Is your Allen Bradley SLC-500 finally kaput now that you’ve reprogrammed channels on the I/O cards about 10 times? (Did you think we didn’t know you did this? Everyone does this.) Did your GE Fanuc PLC processor suddenly just “lose” its program? Has your ABB PLC faulted, the little red light is on and you can’t get your error codes to clear? Then you would definitely NOT be alone. We hear these tales of woe day in and day out from manufacturing plants and shops of all sizes.
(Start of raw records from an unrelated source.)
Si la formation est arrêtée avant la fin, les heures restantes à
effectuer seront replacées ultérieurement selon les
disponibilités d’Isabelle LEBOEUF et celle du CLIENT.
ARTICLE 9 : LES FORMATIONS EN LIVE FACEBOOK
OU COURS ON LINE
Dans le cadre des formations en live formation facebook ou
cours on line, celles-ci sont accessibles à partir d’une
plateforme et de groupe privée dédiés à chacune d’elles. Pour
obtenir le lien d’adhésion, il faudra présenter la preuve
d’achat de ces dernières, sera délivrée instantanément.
In a nearly perfect world you would perform maintenance checks on your PLCs every month or two, but even if you do this, many of the most common PLC problems are not caused by lack of maintenance. Machine age and environmental conditions are often at the heart of the problem. Assuming you have ruled out ridiculously obvious problems such having the wrong cables or loose cable connections, a few of the evil PLC poltergeists include:
- Power fluctuations or surges
- Over heating
- Blown power supplies
- Blown I/O cards
- Bad I/O channels
- Bad cables/loose cable connection
However, another frequent PLC problem is absolutely a maintenance issue – bad batteries. If you’ve been neglecting to replace your back-up battery, bad things are sure to happen. If the red fault light indicates battery status you are in danger of losing your program. If you do not have a current program on hand to reload after you’ve replaced the dead battery, then you are in even more trouble. (Hint: If the red battery light comes on don’t down the power!) Get the program backed-up BEFORE you attempt to change the battery(s). Whether you are the boss or the operator, this is not the place you want to be. Let the finger pointing begin!
In almost all of the above mentioned cases, you will need to remove the unit and have it repaired. If the PLC unit is still under warranty, you will need to contact the OEM. If not, you will need the services of a reliable third-party industrial electronic repair shop.